Я ошеломлена безмерною, священной
тайгой; Борис наряды закрывал бичам —

при мне смиренны все, никто не богохульник.
Главвор глядит светло, как честный человек…
Все галечник на отмелях, на осыпях багульник,
(теперь переместились там даже русла рек!).
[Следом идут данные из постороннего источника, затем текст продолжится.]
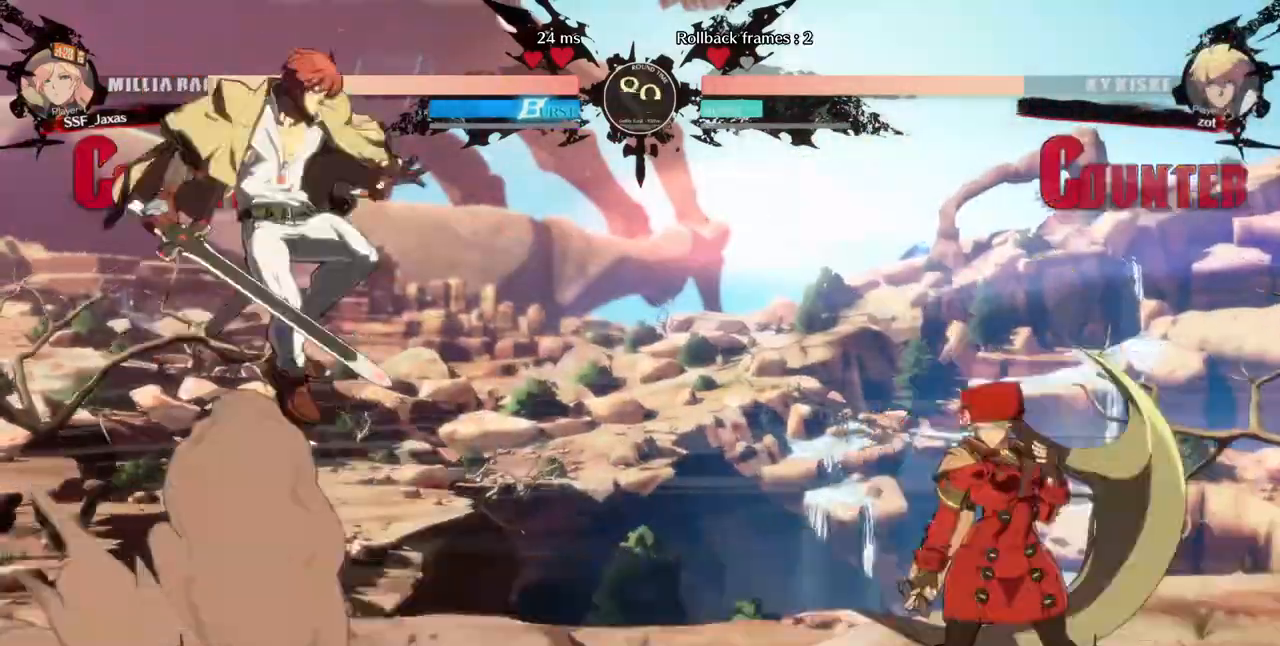
Gameplay with a controller (arcade stick); each line is a JSON object with the inputs held at the frame after it (dt_ms = milliseconds from this image to that frame). "events" lists button and stick changes between this image and that frame as [ms after this image, input, new state], when the widget could be followed in between. Not read: L3 R3 SELECT other_buttons.
{"dt_ms": 520, "buttons": []}
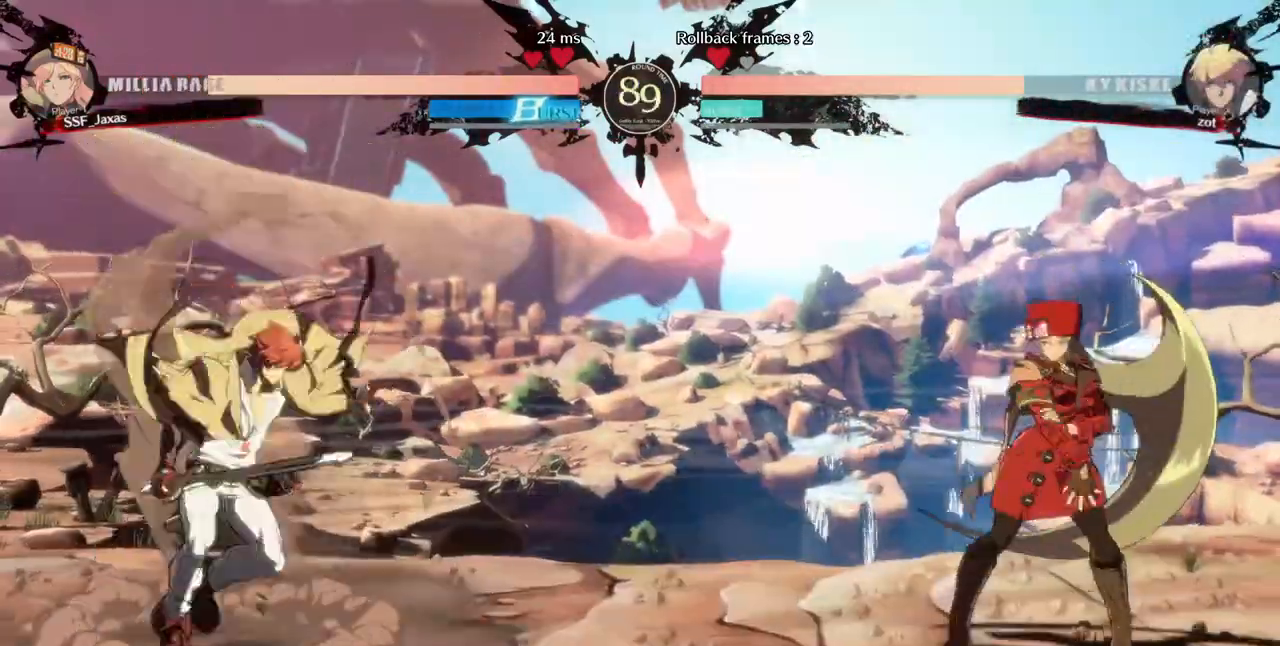
{"dt_ms": 480, "buttons": ["DPAD_RIGHT"], "events": [[120, "DPAD_LEFT", "down"], [200, "DPAD_DOWN", "down"], [200, "DPAD_LEFT", "up"], [240, "TRIANGLE", "down"], [280, "DPAD_RIGHT", "down"], [280, "TRIANGLE", "up"], [320, "DPAD_DOWN", "up"]]}
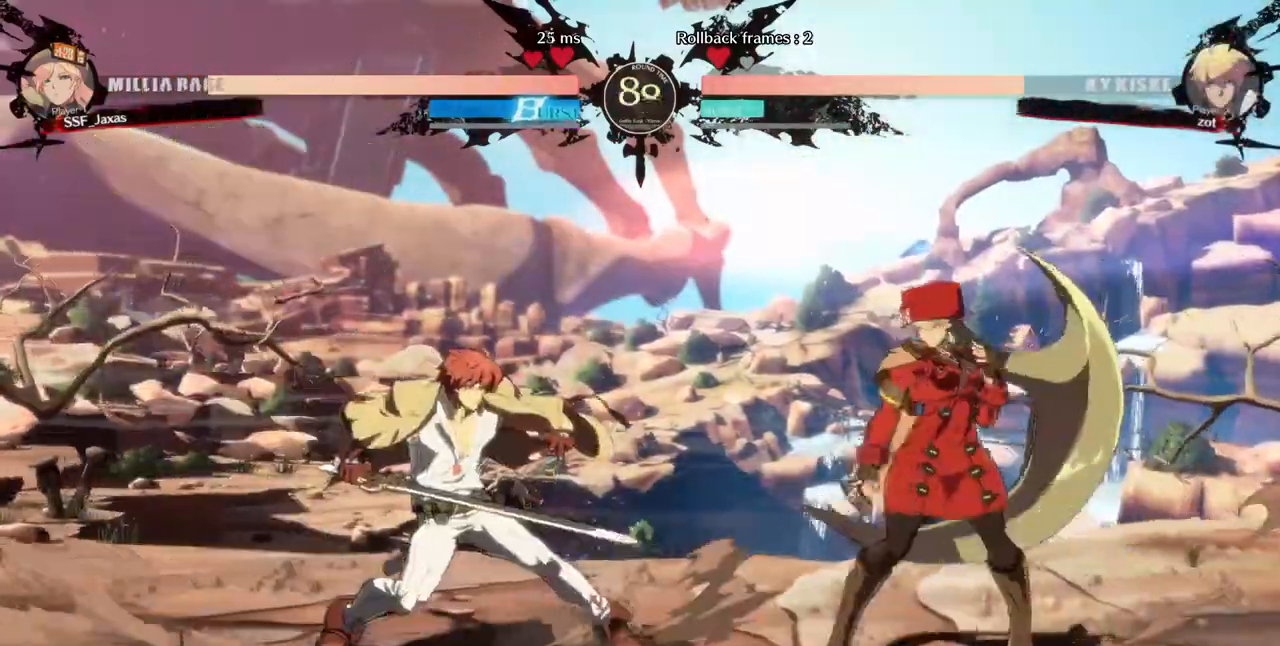
{"dt_ms": 520, "buttons": [], "events": [[80, "DPAD_RIGHT", "up"], [80, "DPAD_UP", "down"], [120, "DPAD_LEFT", "down"], [160, "DPAD_UP", "up"], [160, "L1", "down"], [200, "DPAD_LEFT", "up"], [200, "L1", "up"]]}
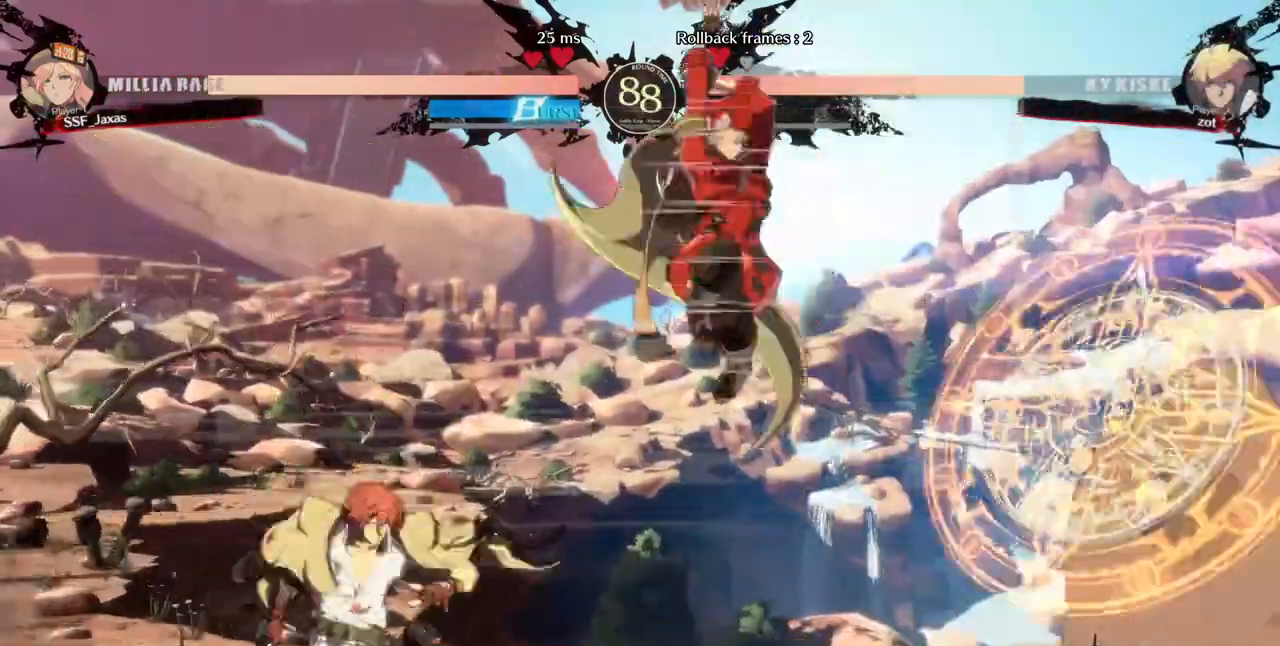
{"dt_ms": 480, "buttons": ["DPAD_RIGHT"], "events": [[80, "TRIANGLE", "down"], [160, "DPAD_RIGHT", "down"], [160, "TRIANGLE", "up"], [320, "DPAD_RIGHT", "up"], [480, "DPAD_RIGHT", "down"]]}
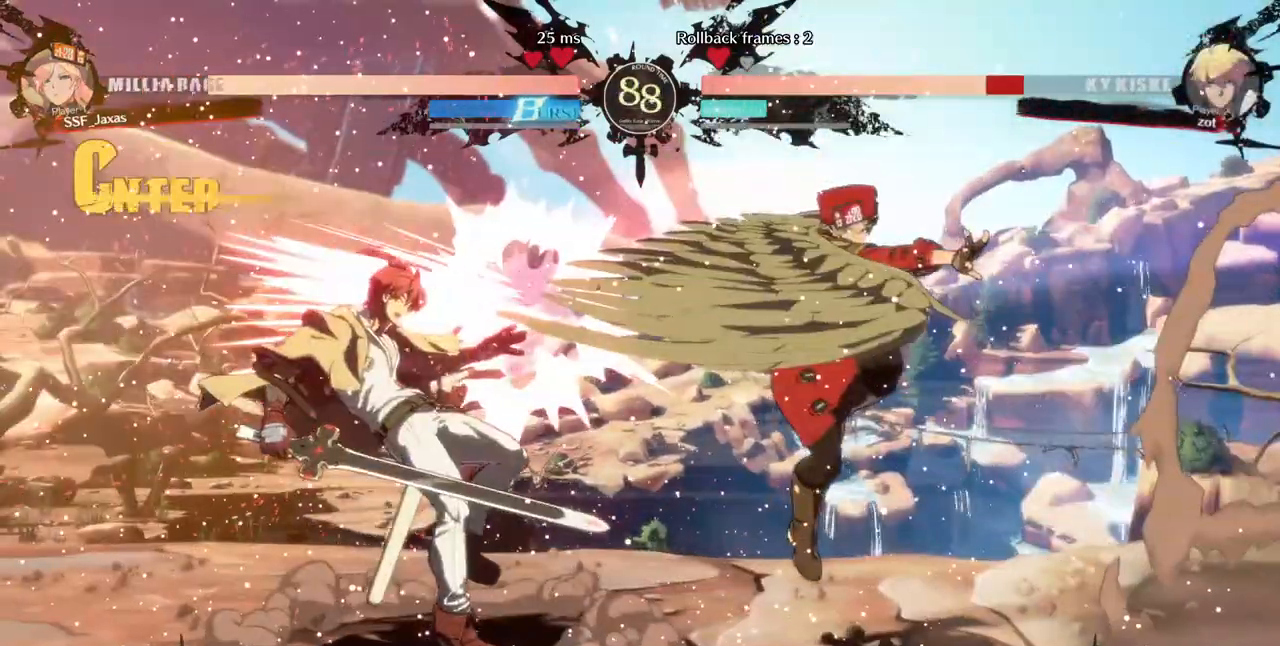
{"dt_ms": 520, "buttons": ["SQUARE"], "events": [[80, "DPAD_RIGHT", "up"], [240, "DPAD_LEFT", "down"], [440, "DPAD_LEFT", "up"], [440, "SQUARE", "down"]]}
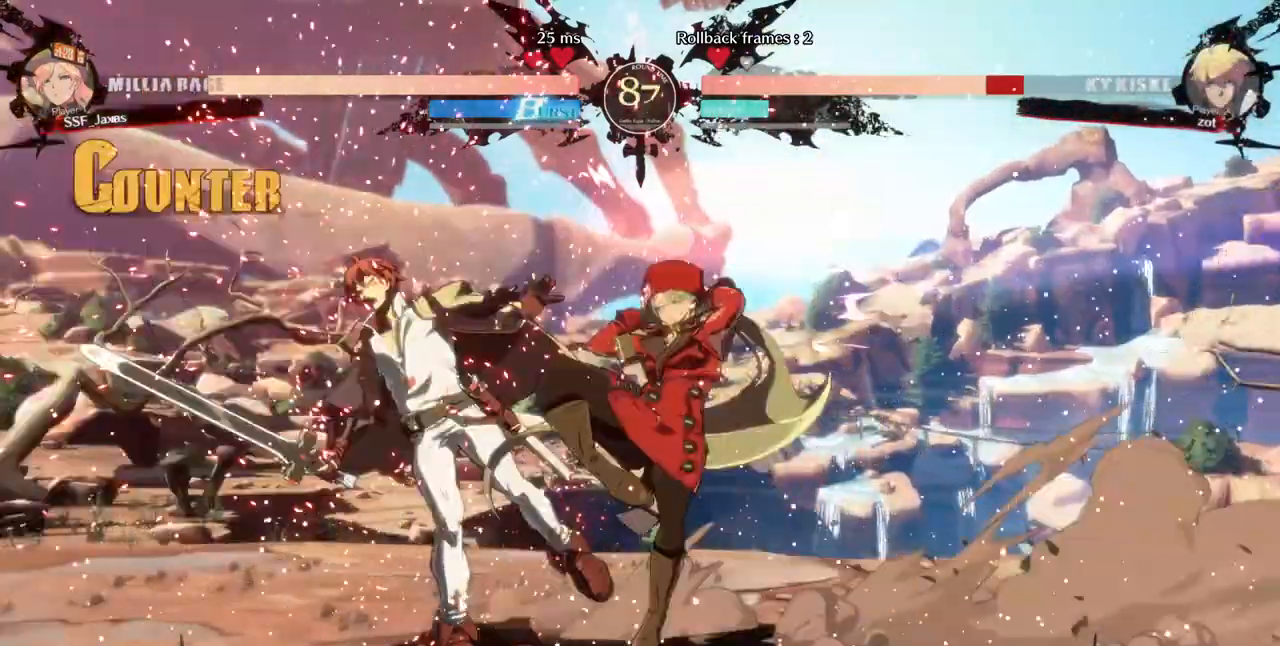
{"dt_ms": 480, "buttons": ["R2", "DPAD_DOWN"], "events": [[80, "SQUARE", "up"], [280, "SQUARE", "down"], [400, "DPAD_DOWN", "down"], [400, "SQUARE", "up"], [480, "R2", "down"]]}
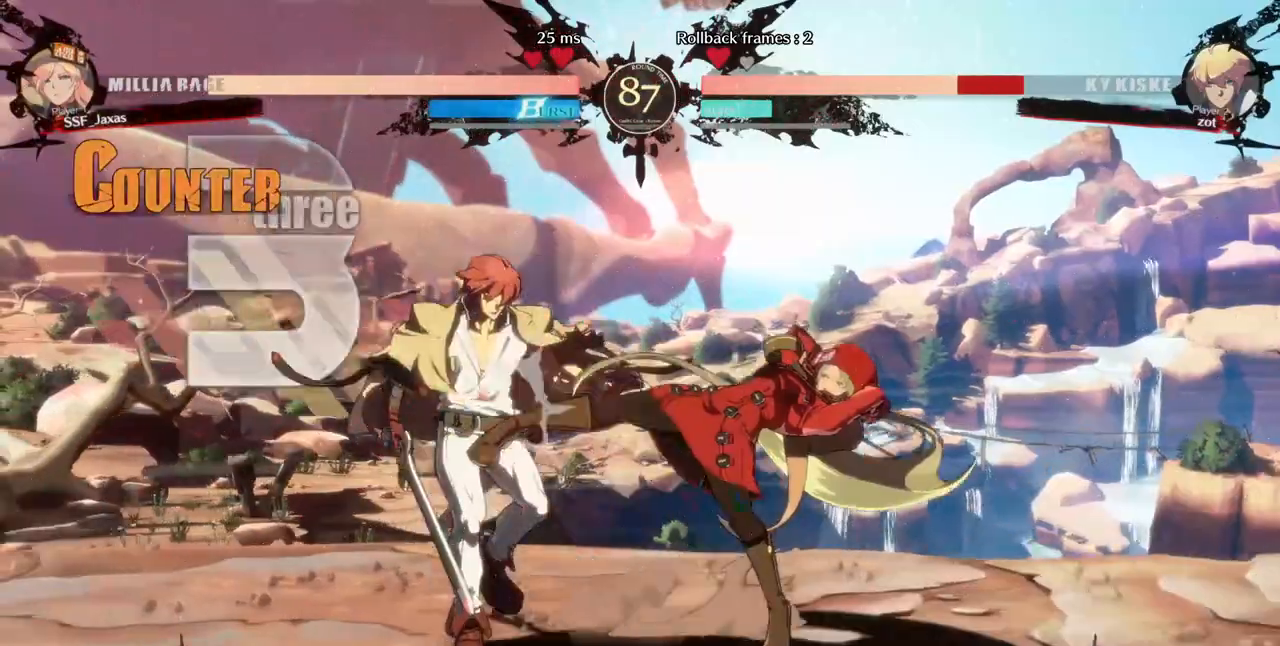
{"dt_ms": 520, "buttons": ["R1"], "events": [[120, "DPAD_DOWN", "up"], [200, "DPAD_DOWN", "down"], [240, "R2", "up"], [280, "DPAD_LEFT", "down"], [360, "DPAD_DOWN", "up"], [400, "R1", "down"], [480, "DPAD_LEFT", "up"]]}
Там капюшон моей энцефалитки дымен,
и стланник волосам дал свой смолистый дым,
и в пасмурные дни пленительно-унывен
вид на водораздел и цепи гор за ним

черничные…
Лишь луч — тычинок блеск и трепет
в рододендрона нежно-кремовых цветках…
…Стрекозьих перекатов однообразный лепет.
Морковная дресва в столетних рухляках…

Простор и воля! Что еще мне было надо?
Всю жизнь прожить вот здесь, и более нигде.
И тихоокеанских облаков армада,
и хариус прозрачен — радужный! — в воде.

Спит в смертном сне Борис. И что ему там снится?
А, в сущности, не так дорога далека
от плачущей, с потекшей тушью на ресницах —
до девочки, смеясь, целующей щенка.

7-8 июля 2004 г.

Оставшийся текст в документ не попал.